2005-02-18 / Sports

Jose Canseco Doesn’t Admit To Being A Rat On MLB Steroids Issue

By Joe McDonald Sports Columnist

By Joe McDonald
Sports Columnist

If he was in the mafia, he would be whacked.

In his new book, “Juiced: Wild Times, Rampant ‘Roids, Smash Hits, And How Baseball Got Big,” Jose Canseco describes his time in baseball and how he used steroids regularly. The former outfielder proclaimed himself the “Godfather of Steroids” and goes into detail on how the illegal substances made him into the star.

Oh yeah, he also named names.

By implicating Mark McGwire, Jason Giambi, Ivan Rodriguez, Juan Gonzalez and Rafael Palmiero, Canseco has broken the first unwritten rule of baseball. “Whatever is done in the clubhouse stays in the clubhouse.”

Whether you believe him or not, Canseco’s actions in this book are disgraceful. He has thrown his former teammates under the bus and has shadowed doubt on their legacies.

That alone makes him the proverbial rat.

And he is not doing it for self-preservation, Canseco wrote the book for the money. That makes him the worst kind of rat of them all.

Canseco couldn’t just admit he took steroids. No one would bother buying the book, since he already admitted it. So the former MVP needed to come up with some more and naming his teammates was the only thing he could do.
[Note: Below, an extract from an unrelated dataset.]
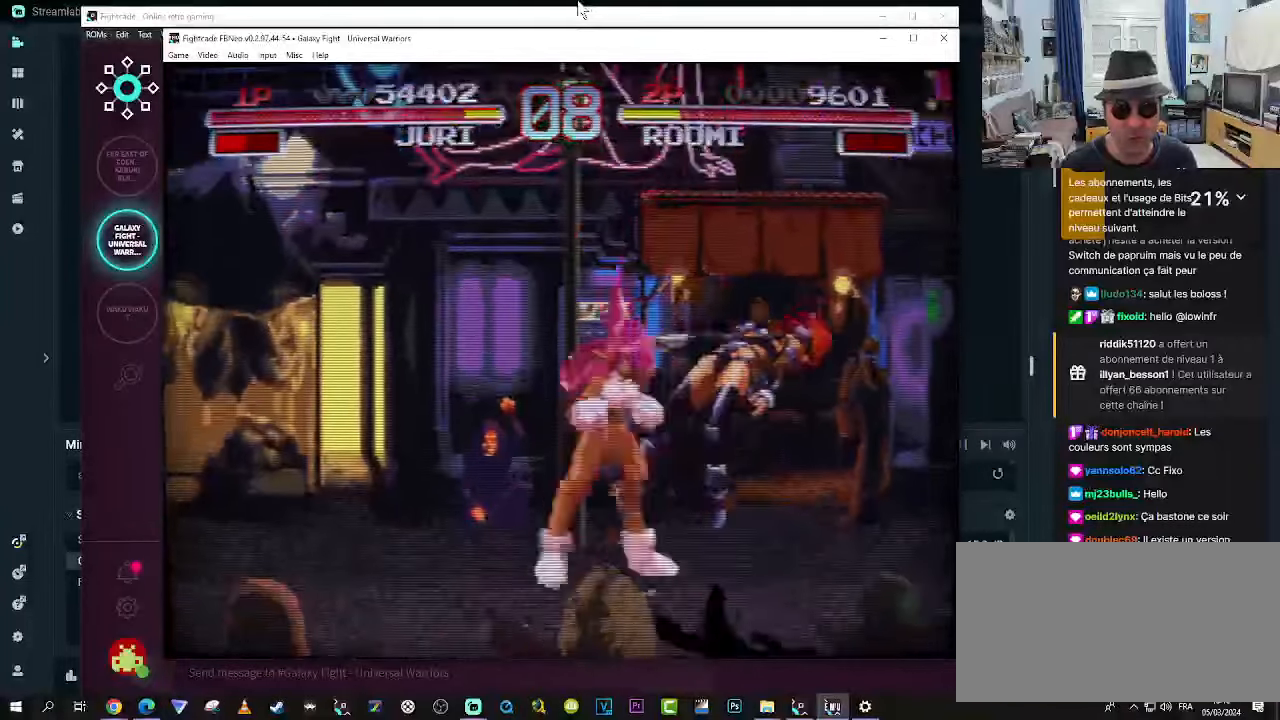
{"dt_ms": 500, "buttons": [], "left_stick": "left", "events": [[33, "CIRCLE", "up"], [133, "R2", "down"], [200, "R2", "up"], [250, "R2", "down"], [333, "R2", "up"], [400, "R2", "down"], [450, "R2", "up"]]}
The slugger finished his career with 462 home runs. If the slugger had 38 more homers, this book probably would not have been written or at least the author would have waited until he would have become the first person to have 500 homers and not make the Hall of Fame.

To make matters worse, there have been some inconsistencies. When interviewed on 60 Minutes, Mike Wallace pointed out that Canseco claimed he injected McGwire “often” when they were teammates on the Oakland A’s. But the former outfielder refuted Wallace saying he only did it “once or twice.”

What is it? “Often,” “once or twice,” or not at all?

Outside of Giambi, who admitted to a grand jury that he took the juice, none of the other players implemented have come forward or investigated. Sure there have been whispers about McGwire and Gonzalez, but neither of these players should have their reputations tarnished because of a dubious character like Canseco.

When you look at a line drive hitter like Palmiero, you wonder if the author is telling the truth. Even with all his home run, the future Hall of Famer has always been a great hitter, with a good eye at the plate. He has also played most of his home games in hitter’s parks.

Furthermore, as a catcher, Rodriguez would have had great stress on his joints by taking steroids and would probably have broken down years ago if he was on the juice.

Even if all these players “’roided up” on a daily basis, Canseco has no business exploiting their digressions for money.

If he was out for the betterment of the game, the former slugger would have come clean and encouraged other to do the same without profiteering off of it. Rather Canseco chose the money route and hung his former teammates out to dry. He claims he’s a “Godfather,” but he is no “Goodfella.” Canseco is nothing but a rat.